▶

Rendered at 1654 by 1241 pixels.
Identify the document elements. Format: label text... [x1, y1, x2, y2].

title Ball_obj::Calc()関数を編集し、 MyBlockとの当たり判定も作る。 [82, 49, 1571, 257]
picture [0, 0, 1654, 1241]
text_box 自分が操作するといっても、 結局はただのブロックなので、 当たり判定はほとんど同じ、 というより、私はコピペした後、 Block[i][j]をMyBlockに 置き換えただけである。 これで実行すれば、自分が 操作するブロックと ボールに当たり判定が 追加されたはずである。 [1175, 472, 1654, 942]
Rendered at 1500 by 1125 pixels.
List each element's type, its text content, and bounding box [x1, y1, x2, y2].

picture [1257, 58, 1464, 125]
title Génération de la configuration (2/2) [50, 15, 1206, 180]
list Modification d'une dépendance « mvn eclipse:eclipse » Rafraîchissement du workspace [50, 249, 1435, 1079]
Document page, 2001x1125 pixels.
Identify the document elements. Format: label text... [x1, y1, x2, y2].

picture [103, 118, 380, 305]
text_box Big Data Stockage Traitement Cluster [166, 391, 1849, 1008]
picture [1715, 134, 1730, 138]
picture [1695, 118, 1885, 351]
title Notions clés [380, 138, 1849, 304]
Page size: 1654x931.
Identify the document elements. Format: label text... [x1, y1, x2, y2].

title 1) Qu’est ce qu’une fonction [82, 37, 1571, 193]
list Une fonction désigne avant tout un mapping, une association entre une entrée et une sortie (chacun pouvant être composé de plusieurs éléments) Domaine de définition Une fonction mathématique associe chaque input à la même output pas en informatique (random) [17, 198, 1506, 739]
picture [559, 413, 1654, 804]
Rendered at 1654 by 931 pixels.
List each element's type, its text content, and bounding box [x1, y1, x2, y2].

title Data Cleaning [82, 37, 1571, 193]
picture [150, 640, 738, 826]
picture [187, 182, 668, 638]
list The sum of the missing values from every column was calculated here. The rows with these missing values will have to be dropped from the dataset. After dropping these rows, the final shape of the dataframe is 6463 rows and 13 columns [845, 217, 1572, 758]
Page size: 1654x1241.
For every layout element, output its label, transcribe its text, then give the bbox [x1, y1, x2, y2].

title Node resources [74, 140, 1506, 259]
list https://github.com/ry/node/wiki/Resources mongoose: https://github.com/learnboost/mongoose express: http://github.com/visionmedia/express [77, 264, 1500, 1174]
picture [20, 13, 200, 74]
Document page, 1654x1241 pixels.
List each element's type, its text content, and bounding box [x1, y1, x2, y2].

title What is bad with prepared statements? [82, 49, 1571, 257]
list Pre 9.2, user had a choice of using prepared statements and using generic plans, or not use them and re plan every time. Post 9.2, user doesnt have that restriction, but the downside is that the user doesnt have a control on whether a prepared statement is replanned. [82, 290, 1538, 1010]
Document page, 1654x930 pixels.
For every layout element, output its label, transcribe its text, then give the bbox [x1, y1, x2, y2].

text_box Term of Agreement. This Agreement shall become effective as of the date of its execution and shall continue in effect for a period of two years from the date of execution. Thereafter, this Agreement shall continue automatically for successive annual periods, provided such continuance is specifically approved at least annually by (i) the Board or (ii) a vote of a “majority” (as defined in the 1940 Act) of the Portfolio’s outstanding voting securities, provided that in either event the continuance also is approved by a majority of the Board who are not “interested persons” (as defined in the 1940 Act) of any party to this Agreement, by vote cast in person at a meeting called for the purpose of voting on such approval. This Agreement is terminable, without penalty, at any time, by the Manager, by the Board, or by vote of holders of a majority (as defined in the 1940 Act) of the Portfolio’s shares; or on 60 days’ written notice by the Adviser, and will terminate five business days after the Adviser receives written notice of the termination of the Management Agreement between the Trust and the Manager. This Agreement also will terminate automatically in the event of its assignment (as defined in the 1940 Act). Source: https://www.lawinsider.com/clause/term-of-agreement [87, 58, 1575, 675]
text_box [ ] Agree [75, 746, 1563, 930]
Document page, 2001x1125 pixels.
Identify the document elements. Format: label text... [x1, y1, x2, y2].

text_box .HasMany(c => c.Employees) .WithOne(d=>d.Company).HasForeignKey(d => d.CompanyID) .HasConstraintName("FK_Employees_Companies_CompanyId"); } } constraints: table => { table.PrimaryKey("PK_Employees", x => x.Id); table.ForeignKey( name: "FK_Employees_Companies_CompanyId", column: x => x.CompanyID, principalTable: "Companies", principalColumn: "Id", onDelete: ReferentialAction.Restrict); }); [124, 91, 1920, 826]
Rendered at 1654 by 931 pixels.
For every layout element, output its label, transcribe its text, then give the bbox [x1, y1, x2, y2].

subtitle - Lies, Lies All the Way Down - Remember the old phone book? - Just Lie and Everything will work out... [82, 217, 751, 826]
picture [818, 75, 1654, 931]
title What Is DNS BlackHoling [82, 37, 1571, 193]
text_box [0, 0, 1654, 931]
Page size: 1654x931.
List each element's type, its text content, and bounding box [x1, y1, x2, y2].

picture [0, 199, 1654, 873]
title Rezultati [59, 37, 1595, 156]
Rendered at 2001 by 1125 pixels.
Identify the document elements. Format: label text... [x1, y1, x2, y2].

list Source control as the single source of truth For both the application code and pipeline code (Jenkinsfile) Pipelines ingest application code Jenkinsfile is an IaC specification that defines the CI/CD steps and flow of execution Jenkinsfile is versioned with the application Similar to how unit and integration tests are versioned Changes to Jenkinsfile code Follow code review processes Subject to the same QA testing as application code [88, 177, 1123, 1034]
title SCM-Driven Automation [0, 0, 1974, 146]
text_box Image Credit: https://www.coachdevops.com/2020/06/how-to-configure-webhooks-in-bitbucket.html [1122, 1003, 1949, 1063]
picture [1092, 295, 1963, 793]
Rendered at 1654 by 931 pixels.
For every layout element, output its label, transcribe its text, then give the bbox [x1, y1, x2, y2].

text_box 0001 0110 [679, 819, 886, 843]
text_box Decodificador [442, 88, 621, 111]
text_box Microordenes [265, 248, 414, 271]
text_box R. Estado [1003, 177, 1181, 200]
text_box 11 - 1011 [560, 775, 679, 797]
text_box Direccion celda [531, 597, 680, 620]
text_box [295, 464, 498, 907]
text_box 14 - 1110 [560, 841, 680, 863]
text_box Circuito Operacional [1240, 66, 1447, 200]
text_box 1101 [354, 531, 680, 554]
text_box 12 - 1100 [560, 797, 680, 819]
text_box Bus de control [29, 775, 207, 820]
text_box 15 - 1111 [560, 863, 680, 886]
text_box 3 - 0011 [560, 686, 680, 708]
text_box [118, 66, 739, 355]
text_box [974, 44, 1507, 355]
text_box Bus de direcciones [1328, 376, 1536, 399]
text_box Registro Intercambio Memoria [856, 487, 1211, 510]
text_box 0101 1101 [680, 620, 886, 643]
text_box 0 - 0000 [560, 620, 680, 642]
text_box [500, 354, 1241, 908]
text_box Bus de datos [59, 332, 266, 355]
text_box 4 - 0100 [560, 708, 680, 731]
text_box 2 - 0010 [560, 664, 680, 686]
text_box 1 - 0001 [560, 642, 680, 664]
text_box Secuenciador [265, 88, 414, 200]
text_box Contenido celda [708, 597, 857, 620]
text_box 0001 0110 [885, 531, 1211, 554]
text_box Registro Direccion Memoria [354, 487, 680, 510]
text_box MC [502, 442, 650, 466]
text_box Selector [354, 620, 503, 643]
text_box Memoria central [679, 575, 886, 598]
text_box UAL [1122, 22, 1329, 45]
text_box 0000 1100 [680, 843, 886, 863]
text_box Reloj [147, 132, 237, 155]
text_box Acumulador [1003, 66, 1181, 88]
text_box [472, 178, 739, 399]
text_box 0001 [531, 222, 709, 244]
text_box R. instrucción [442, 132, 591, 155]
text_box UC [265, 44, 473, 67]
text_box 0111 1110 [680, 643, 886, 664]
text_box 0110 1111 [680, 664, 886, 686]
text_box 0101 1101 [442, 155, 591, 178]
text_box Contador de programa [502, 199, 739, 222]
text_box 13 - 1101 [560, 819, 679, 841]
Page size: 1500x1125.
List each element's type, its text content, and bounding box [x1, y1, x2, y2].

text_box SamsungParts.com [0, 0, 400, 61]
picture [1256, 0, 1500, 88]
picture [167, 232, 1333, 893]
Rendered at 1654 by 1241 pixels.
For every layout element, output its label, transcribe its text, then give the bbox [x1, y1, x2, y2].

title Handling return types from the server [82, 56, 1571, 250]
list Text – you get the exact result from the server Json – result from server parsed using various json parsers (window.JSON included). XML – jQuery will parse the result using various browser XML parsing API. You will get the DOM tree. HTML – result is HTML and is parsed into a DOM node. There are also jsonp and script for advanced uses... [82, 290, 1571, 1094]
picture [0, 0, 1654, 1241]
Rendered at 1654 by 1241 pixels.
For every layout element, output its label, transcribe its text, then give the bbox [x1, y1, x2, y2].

◀

# The request
Write out the data unchanged, starting with its very first line and ending with the line that contains "title Notions clés [380, 138, 1849, 304]", including both of those lines.

# Worked solution
Rendered at 1654 by 1241 pixels.
Identify the document elements. Format: label text... [x1, y1, x2, y2].

title Ball_obj::Calc()関数を編集し、 MyBlockとの当たり判定も作る。 [82, 49, 1571, 257]
picture [0, 0, 1654, 1241]
text_box 自分が操作するといっても、 結局はただのブロックなので、 当たり判定はほとんど同じ、 というより、私はコピペした後、 Block[i][j]をMyBlockに 置き換えただけである。 これで実行すれば、自分が 操作するブロックと ボールに当たり判定が 追加されたはずである。 [1175, 472, 1654, 942]
Rendered at 1500 by 1125 pixels.
List each element's type, its text content, and bounding box [x1, y1, x2, y2].

picture [1257, 58, 1464, 125]
title Génération de la configuration (2/2) [50, 15, 1206, 180]
list Modification d'une dépendance « mvn eclipse:eclipse » Rafraîchissement du workspace [50, 249, 1435, 1079]
Document page, 2001x1125 pixels.
Identify the document elements. Format: label text... [x1, y1, x2, y2].

picture [103, 118, 380, 305]
text_box Big Data Stockage Traitement Cluster [166, 391, 1849, 1008]
picture [1715, 134, 1730, 138]
picture [1695, 118, 1885, 351]
title Notions clés [380, 138, 1849, 304]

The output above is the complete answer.